Figure 3: Model-Free Agent Training Graph

The visual for the model-free agent shows a similar lack of movement to the model-based agent, suggesting that despite better reward signals, the agent’s learned policy may not effectively generalize in simulation. This emphasizes a recurring challenge in reinforcement learning: bridging the gap between reward function optimization and real-world behavioral competence.

Figure 4: Model-Free Agent Cart-Pole Visualizer

This graph shows that lowering the learning rate to 0.1 drastically reduced the total number of steps needed for convergence (from ~30,000 to ~3,700), demonstrating the importance of hyperparameter tuning in accelerating training. Despite improved training efficiency, behavioral performance remained modest, underlining that tuning alone cannot overcome model limitations.

Figure 5: Model-Based Agent with Adjusted Learning Rate

Following the adjusted learning rate, the cart-pole visualizer shows slight improvement: the pendulum rests closer to vertical, and the agent maintains a more centered position. However, it still falls short of full task mastery. This suggests that while the adjusted learning rate improved training efficiency, it did not meaningfully enhance final policy quality.

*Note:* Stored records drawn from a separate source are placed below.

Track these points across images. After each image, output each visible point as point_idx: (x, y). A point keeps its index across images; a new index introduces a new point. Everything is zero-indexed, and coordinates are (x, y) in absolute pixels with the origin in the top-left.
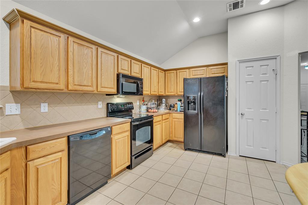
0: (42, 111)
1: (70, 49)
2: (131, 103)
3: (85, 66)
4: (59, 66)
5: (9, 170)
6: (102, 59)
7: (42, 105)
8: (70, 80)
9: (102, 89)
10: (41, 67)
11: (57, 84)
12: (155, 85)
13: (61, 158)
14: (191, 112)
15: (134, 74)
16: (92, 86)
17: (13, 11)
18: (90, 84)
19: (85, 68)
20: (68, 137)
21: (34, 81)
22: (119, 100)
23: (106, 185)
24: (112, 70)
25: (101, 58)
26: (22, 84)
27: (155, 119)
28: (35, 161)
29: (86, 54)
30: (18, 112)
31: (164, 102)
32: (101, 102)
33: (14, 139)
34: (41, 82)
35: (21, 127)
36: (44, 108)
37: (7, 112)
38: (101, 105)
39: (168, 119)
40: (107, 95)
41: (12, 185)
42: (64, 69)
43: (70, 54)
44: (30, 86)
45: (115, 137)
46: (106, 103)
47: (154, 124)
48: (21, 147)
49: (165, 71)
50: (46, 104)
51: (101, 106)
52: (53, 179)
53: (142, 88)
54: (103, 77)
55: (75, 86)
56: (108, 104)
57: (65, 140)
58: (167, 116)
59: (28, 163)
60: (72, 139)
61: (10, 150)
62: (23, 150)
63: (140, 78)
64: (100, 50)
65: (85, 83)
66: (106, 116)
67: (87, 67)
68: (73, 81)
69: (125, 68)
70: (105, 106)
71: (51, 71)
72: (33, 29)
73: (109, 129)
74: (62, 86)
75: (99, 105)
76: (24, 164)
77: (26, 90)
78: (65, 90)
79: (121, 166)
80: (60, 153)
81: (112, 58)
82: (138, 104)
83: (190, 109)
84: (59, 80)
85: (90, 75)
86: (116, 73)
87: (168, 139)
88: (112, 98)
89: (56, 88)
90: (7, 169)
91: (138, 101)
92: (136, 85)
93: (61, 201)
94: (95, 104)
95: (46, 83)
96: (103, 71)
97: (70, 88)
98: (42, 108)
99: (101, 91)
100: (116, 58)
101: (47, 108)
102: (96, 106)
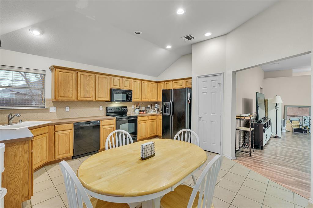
2: (126, 107)
3: (87, 86)
4: (73, 88)
6: (99, 81)
7: (66, 107)
8: (79, 95)
10: (64, 90)
11: (72, 97)
13: (70, 133)
15: (125, 88)
16: (92, 97)
17: (52, 66)
18: (90, 96)
19: (87, 88)
20: (74, 123)
21: (60, 97)
22: (115, 105)
24: (106, 87)
26: (55, 98)
27: (140, 119)
28: (58, 132)
29: (88, 79)
30: (55, 111)
32: (102, 106)
33: (51, 122)
34: (64, 97)
36: (67, 109)
39: (156, 119)
40: (106, 102)
42: (75, 89)
44: (59, 99)
45: (103, 127)
46: (105, 107)
47: (139, 122)
50: (68, 107)
51: (102, 109)
52: (66, 142)
53: (131, 97)
54: (99, 92)
55: (81, 98)
56: (107, 108)
57: (72, 125)
58: (155, 117)
59: (55, 132)
63: (131, 90)
64: (98, 76)
65: (87, 96)
66: (105, 115)
69: (117, 84)
70: (105, 109)
71: (69, 91)
72: (60, 73)
73: (99, 122)
74: (74, 98)
75: (100, 108)
77: (57, 101)
78: (76, 100)
81: (107, 79)
82: (133, 107)
84: (73, 95)
85: (91, 91)
86: (109, 88)
88: (111, 103)
89: (71, 99)
90: (47, 133)
91: (133, 106)
92: (125, 95)
93: (70, 153)
95: (66, 97)
97: (78, 99)
98: (66, 109)
99: (98, 100)
100: (109, 79)
101: (69, 109)
102: (98, 108)
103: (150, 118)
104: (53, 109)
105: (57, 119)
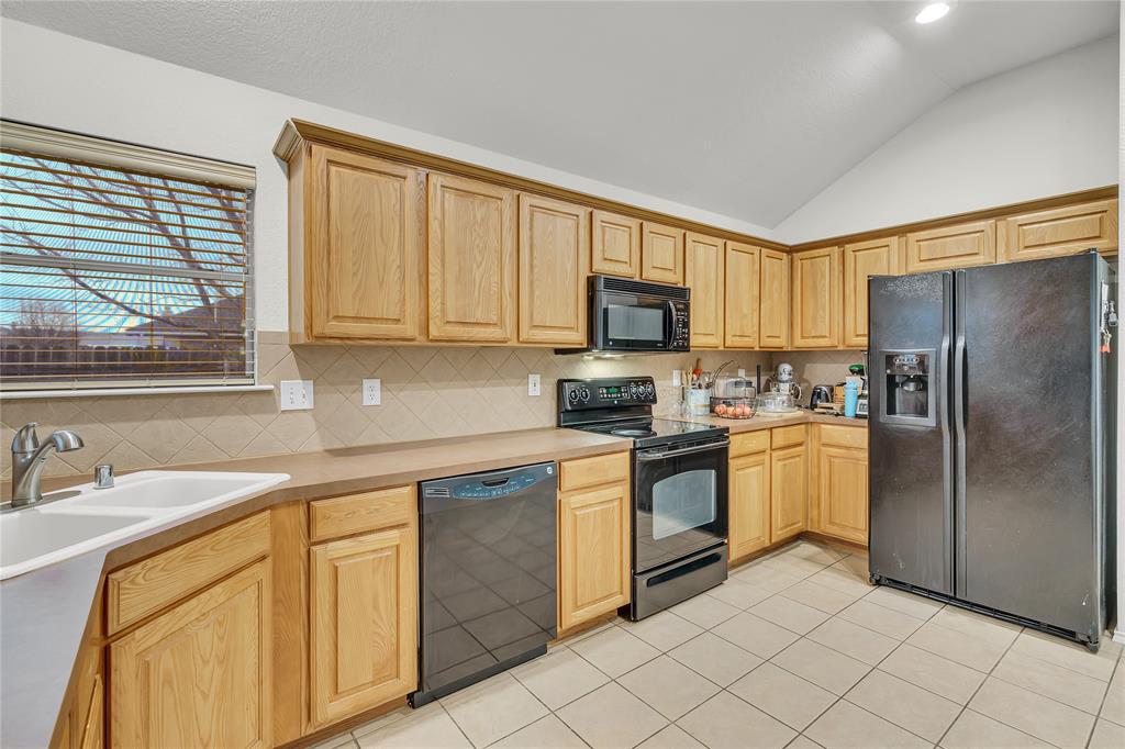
0: (367, 402)
1: (435, 211)
2: (647, 381)
3: (479, 258)
4: (402, 268)
5: (269, 560)
6: (535, 230)
7: (367, 383)
8: (435, 305)
9: (535, 331)
10: (355, 275)
11: (398, 321)
12: (745, 311)
13: (398, 546)
14: (906, 420)
15: (653, 275)
16: (500, 324)
17: (288, 126)
18: (495, 319)
19: (478, 267)
20: (419, 483)
21: (336, 317)
22: (599, 369)
23: (541, 660)
24: (569, 266)
25: (531, 229)
26: (310, 327)
27: (736, 445)
28: (330, 545)
29: (482, 219)
30: (308, 404)
31: (785, 377)
32: (538, 377)
33: (285, 477)
34: (356, 319)
35: (316, 446)
36: (372, 393)
37: (285, 404)
38: (538, 386)
39: (800, 445)
40: (558, 351)
41: (276, 602)
42: (416, 275)
43: (434, 225)
44: (328, 332)
45: (573, 499)
46: (554, 381)
47: (732, 464)
48: (296, 503)
49: (791, 250)
50: (377, 383)
51: (538, 390)
52: (376, 607)
53: (686, 325)
54: (537, 293)
55: (449, 328)
56: (561, 383)
57: (408, 493)
58: (796, 434)
59: (313, 548)
60: (427, 492)
61: (272, 507)
62: (302, 509)
63: (680, 285)
64: (528, 200)
65: (479, 316)
66: (554, 423)
67: (484, 263)
68: (443, 311)
69: (618, 254)
70: (552, 390)
71: (381, 284)
72: (333, 169)
73: (550, 470)
74: (410, 328)
75: (531, 386)
76: (303, 551)
77: (319, 343)
78: (421, 340)
79: (594, 602)
80: (395, 533)
81: (570, 222)
82: (676, 383)
83: (898, 410)
84: (403, 311)
85: (495, 289)
86: (584, 273)
87: (799, 527)
88: (577, 361)
89: (396, 334)
90: (263, 558)
91: (676, 372)
92: (659, 313)
93: (398, 676)
94: (519, 384)
95: (368, 319)
96: (536, 270)
97: (434, 332)
98: (366, 393)
99: (532, 338)
100: (584, 223)
101: (378, 393)
102: (520, 388)
103: (780, 437)
104: (296, 394)
105: (318, 447)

Figure 6: Adjusted Model-Based Agent Cart-Pole Visualizer

With a learning rate of 0.5, the model-free agent completed training ten times faster (4 minutes vs. 54 minutes) while maintaining its original performance level. This result demonstrates that model-free methods can be significantly optimized through hyperparameter adjustment, making them more scalable for complex, real-time environments.

Figure 7: Adjusted Model-Free Agent Training Graph

Building on this, I applied philosophical frameworks from Railton, Dreyfus, and Haas to evaluate whether these agents exhibit moral reasoning or act “for a reason.” I critically examined the assumptions behind rule-governed, context-free computation, concluding that while RL agents can mimic decision patterns, they lack the representational depth and self-aware valuation necessary for genuine moral cognition. I contrasted rationalismsentimentalism, and valuationism as models of moral agency, arguing (with Haas) that moral valuationism best aligns with how RL agents weigh rewards and make decisions.

This interdisciplinary project bridged machine learning, cognitive science, and moral philosophy, offering insight into how technical systems learn—and whether that learning can be considered truly cognitive or ethical.